Benoît XV (1854-1922)
Le choc des mots, la force des initiatives
Élu pape le 3 septembre 1914, il a connu la guerre pendant plus de quatre ans, sur sept ans de pontificat. Fervent apôtre de la paix, il s’éleva en paroles et en actes contre « l’horrible boucherie », intercédant notamment en faveur des prisonniers.
« La paix est le plus beau don de Dieu », écrivait Benoît XV en 1920. Mais il lui en aura coûté avant qu’elle ne soit rétablie…
Dès son élection, Benoît XV exprime son regret que la guerre transforme l’Europe en « champ de mort » et plaide pour une paix « juste et durable ». Il tint à rester neutre dans le conflit. On le lui reprocha. Les Alliés, en particulier, ne comprenaient pas qu’il garde le silence sur les crimes de guerre au lieu de les condamner. Ils s’estimaient blessés quand leur combat était désigné comme un « massacre inutile ». D’où ces formules cruelles employées pour le désigner après un document de 1917 dans lequel il faisait des propositions détaillées pour la paix : il fut « Pilate XV » pour Léon Bloy, « le pape boche » pour Georges Clémenceau, « un pape français » pour Erich Ludendorff. Le père Antonin Sertillanges lui-même déclarait : « Très Saint-Père, nous ne pouvons pas pour l’instant retenir vos appels à la paix ».
En désignant la guerre comme « l’horrible boucherie qui déshonore l’Europe, la plus sombre tragédie de l’humaine démence », le Pape ne s’en tenait pas au langage diplomatique ! Il rappelait, en vain, que les combattants « descendent d’un même ancêtre ». « Nous appartenons tous à une même société humaine ».

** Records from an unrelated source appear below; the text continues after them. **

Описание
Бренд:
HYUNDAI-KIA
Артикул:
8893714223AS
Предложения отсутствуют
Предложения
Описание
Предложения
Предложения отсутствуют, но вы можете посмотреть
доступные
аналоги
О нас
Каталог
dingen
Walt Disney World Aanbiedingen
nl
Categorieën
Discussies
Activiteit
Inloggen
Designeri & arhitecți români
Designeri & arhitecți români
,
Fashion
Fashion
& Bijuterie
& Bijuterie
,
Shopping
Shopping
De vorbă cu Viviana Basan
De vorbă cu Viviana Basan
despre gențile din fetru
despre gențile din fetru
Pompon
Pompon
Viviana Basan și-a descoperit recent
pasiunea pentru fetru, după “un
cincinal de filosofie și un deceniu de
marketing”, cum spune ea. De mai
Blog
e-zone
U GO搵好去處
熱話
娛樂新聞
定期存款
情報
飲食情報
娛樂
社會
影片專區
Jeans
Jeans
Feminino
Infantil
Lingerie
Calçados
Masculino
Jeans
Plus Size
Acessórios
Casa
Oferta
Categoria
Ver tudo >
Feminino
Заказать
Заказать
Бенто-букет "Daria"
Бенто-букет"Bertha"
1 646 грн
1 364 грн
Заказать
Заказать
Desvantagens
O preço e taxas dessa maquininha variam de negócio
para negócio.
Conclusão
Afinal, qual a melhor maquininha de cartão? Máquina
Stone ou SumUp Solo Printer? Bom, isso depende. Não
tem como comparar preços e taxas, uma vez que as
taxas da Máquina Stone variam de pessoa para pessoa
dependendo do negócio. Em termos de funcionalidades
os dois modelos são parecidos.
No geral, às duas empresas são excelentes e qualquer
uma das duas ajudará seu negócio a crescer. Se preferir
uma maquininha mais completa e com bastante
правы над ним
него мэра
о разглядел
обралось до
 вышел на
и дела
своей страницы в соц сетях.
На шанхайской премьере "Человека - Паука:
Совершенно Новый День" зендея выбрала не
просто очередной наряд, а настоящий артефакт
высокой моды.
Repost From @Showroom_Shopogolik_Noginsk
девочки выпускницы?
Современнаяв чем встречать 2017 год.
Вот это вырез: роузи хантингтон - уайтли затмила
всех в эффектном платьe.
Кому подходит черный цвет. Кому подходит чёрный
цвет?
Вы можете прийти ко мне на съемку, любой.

Si ses paroles, même fortes, restaient inefficaces, Benoît XV prenait des initiatives qui reçurent un meilleur accueil : les premiers échanges de prisonniers blessés et malades eurent lieu sur sa suggestion dès le début de 1915. Il fonda l’œuvre des prisonniers, qui donnait des renseignements aux familles et assura un certain nombre de rapatriements. Sensible aux conséquences des guerres sur les populations civiles, il contribua après la guerre à ravitailler les enfants sous-alimentés des pays vaincus ou sinistrés.
Avant Jean XXIII et le concile Vatican II, Benoît XV se prononça en faveur d’une autorité politique internationale (ce fut la Société des nations). Sa préoccupation pour les Églises orientales traduisait son espoir d’un rapprochement avec l’orthodoxie. Il insista pour qu’un clergé indigène soit formé dans les territoires de mission et rappela que le missionnaire n’est pas « le missionnaire de sa patrie, mais le missionnaire du Christ ».
À un peu moins d’un siècle de distance, nous trouvons chez ce pape un bon nombre de traits contemporains.